--- Assigned task A ---
In the forum post about proving that the direct sum of M and N is finitely generated, what reason does the writer give for the conclusion?
--- Assigned task B ---
Continue the forum post about proving that the direct sum of M and N is finitely generated, starting after its last sentence.
──────── Excerpted text ────────
Then the sum $x_1 r_1 + \ ... \ ... \ + x_s r_s$ ranging over all $x_i$ and $r_i$ will generate all the elements in $M$ as the first variable in $M \bigoplus N$

... and the sum $y_1 r_1 + \ ... \ ... \ + y_s r_s$ ranging over all $y_i$ and $r_i$ will generate all the elements in $N$ as the second variable in $M \bigoplus N$

Since s is finite ... $M \bigoplus N$ is finitely generated ...
Can someone please critique my proof and either confirm it to be correct and/or point out the errors and shortcomings ...
──────── Data for analysis ────────
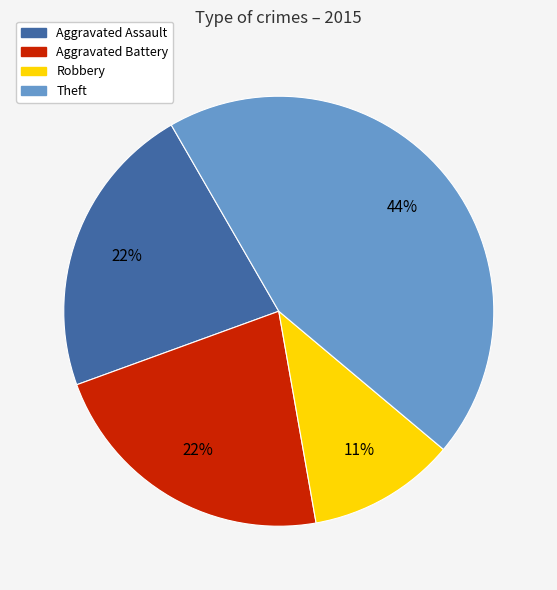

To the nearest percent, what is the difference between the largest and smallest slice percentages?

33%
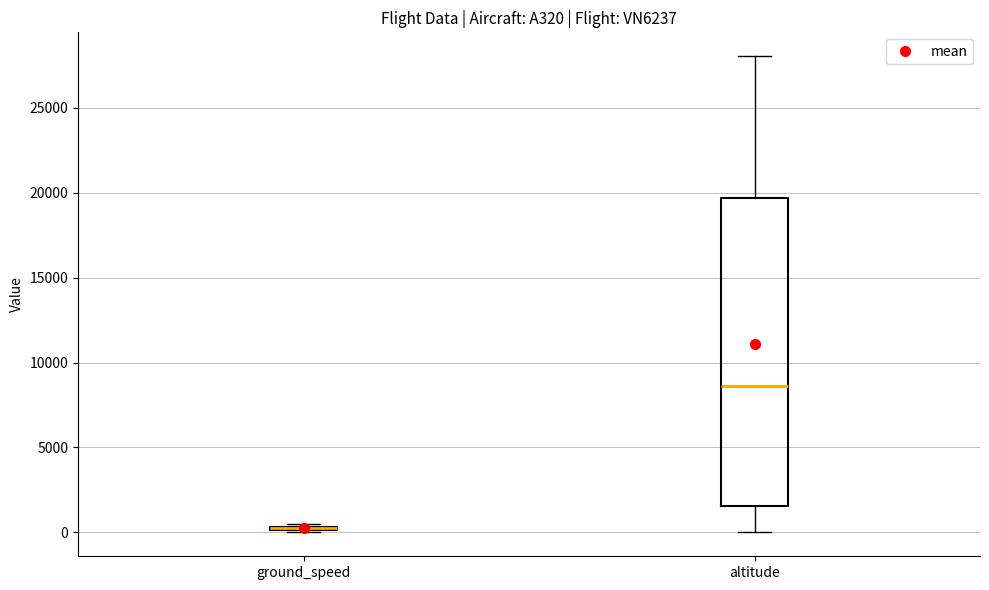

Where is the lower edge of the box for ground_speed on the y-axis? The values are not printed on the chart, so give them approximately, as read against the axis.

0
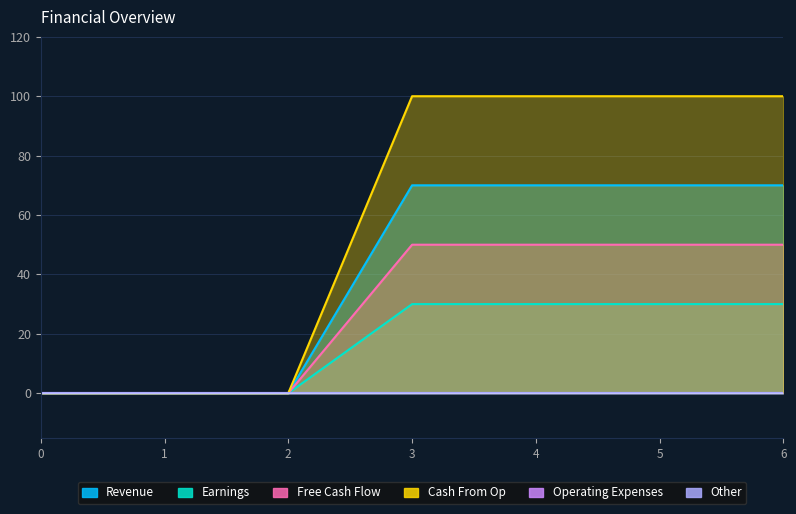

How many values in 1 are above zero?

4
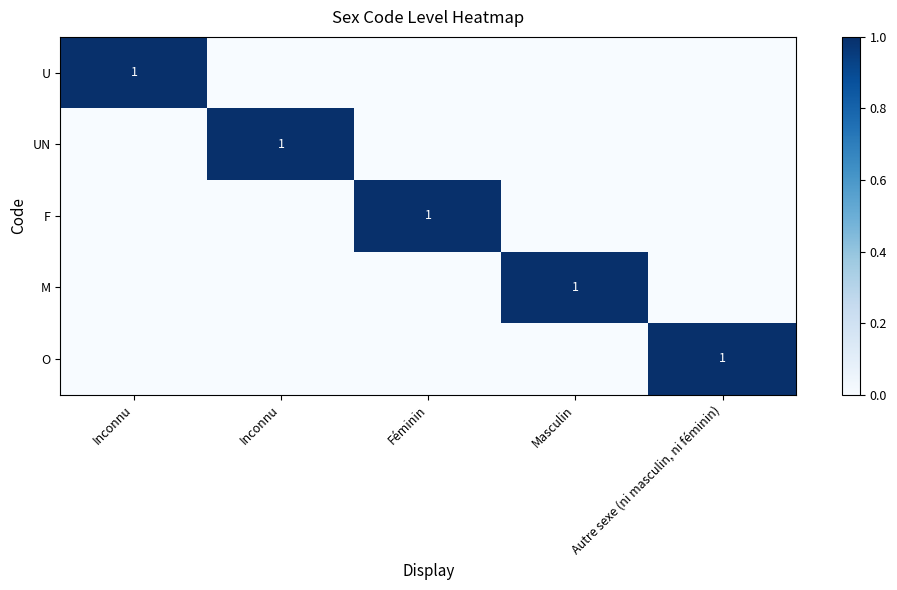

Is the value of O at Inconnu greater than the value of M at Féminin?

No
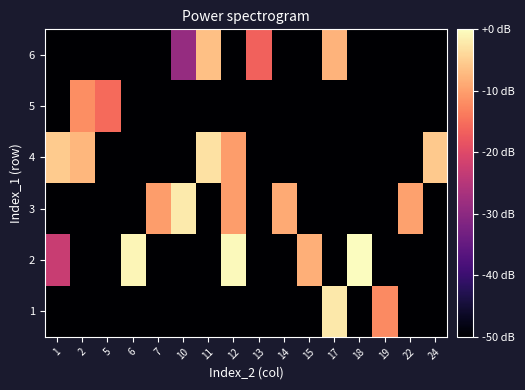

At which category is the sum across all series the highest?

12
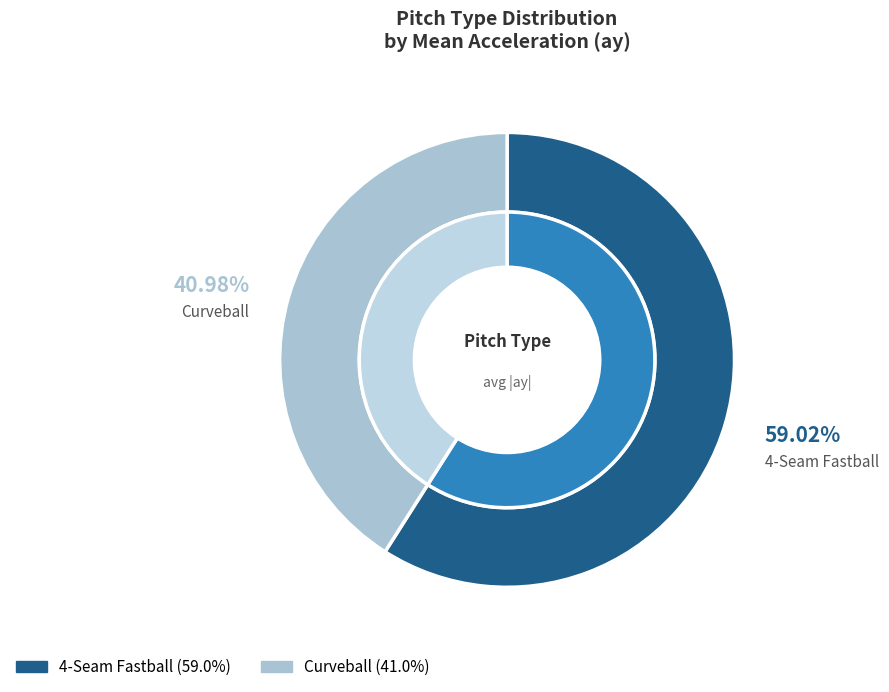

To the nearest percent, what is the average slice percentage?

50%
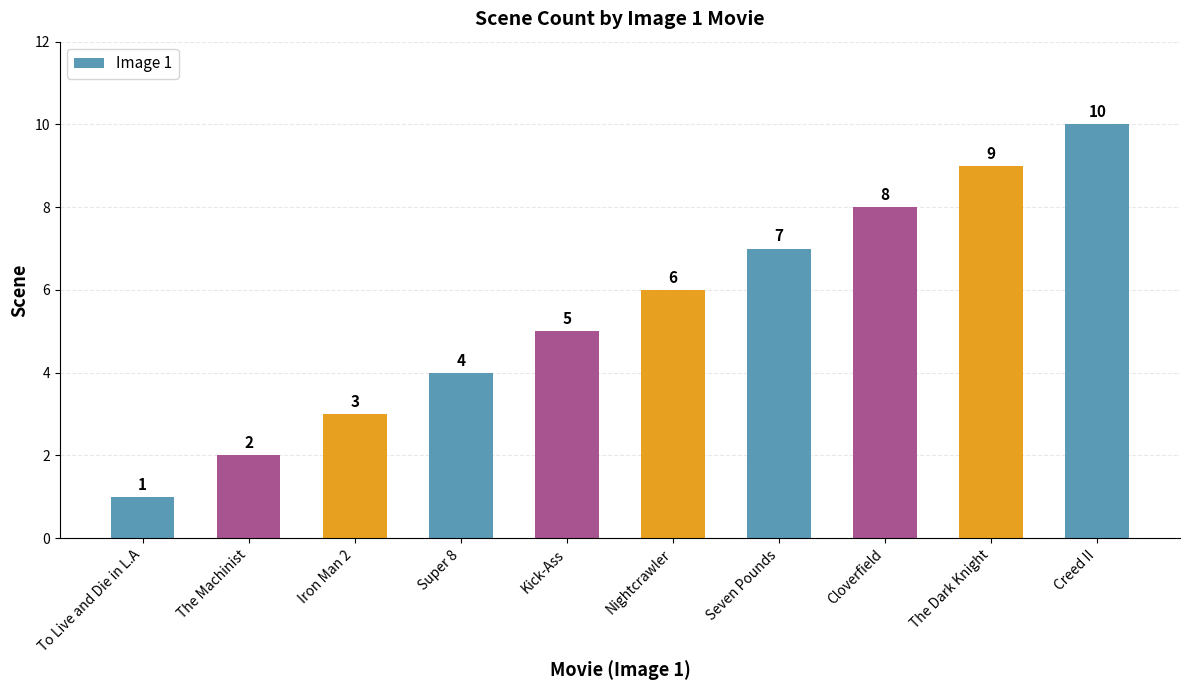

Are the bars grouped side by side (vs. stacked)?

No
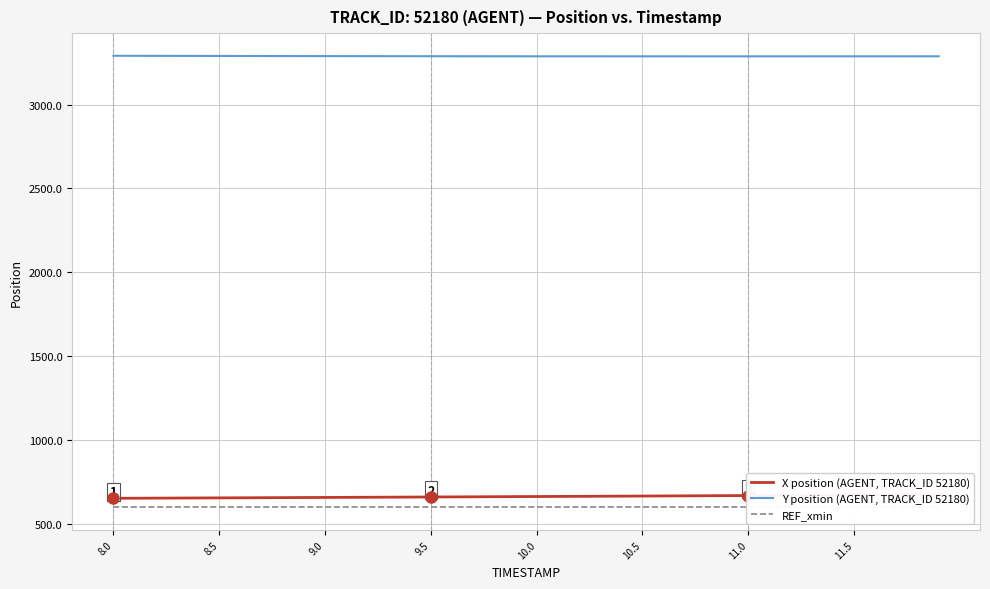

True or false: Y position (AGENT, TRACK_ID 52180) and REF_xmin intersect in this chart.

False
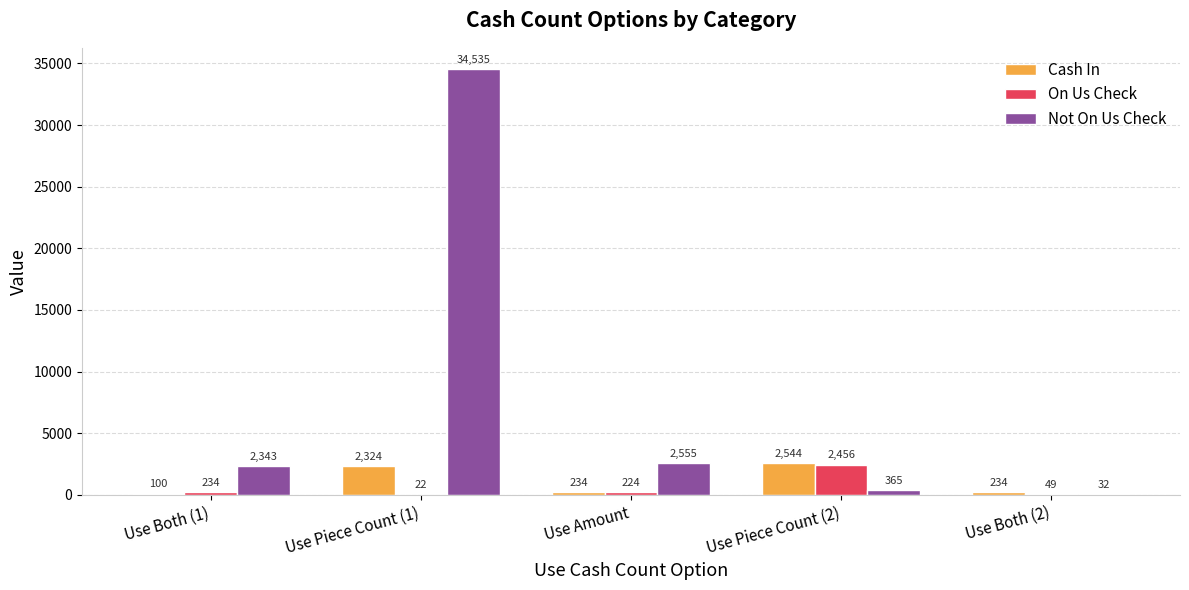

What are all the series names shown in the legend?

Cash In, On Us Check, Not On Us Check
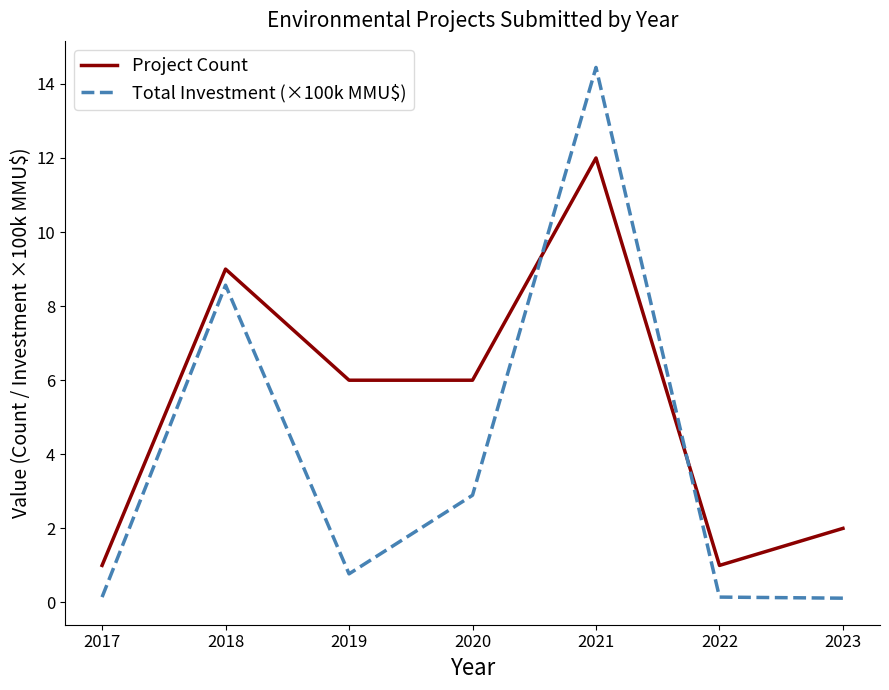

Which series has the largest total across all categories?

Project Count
────────
--- Answer box A ---
s is finite.

--- Answer box B ---
Peter

 

[andrewkirk]

The easiest way to prove this is to construct a finite generating set. A natural candidate is
$$S\triangleq X^*\cup Y^* $$
where $X^*\triangleq X\times\{0_N\}$ and $Y^*\triangleq \{0_M\}\times Y$
Choose an arbitrary element $(a,b)\in M\oplus N$ and use the fact that there exist $r_1,...,r_m\in R$ and $s_1,...,s_n\in R$ such that
$a=\sum_{j=1}^m r_jx_j$ and $b=\sum_{j=1}^n s_jy_j$ to express $(a,b)$ as a finite sum of elements of $S$.

 

[Math Amateur]

The easiest way to prove this is to construct a finite generating set. A natural candidate is
$$S\triangleq X^*\cup Y^* $$
where $X^*\triangleq X\times\{0_N\}$ and $Y^*\triangleq \{0_M\}\times Y$
Choose an arbitrary element $(a,b)\in M\oplus N$ and use the fact that there exist $r_1,...,r_m\in R$ and $s_1,...,s_n\in R$ such that
$a=\sum_{j=1}^m r_jx_j$ and $b=\sum_{j=1}^n s_jy_j$ to express $(a,b)$ as a finite sum of elements of $S$.

Thanks Andrew ... indeed a much nicer way to do the proof ...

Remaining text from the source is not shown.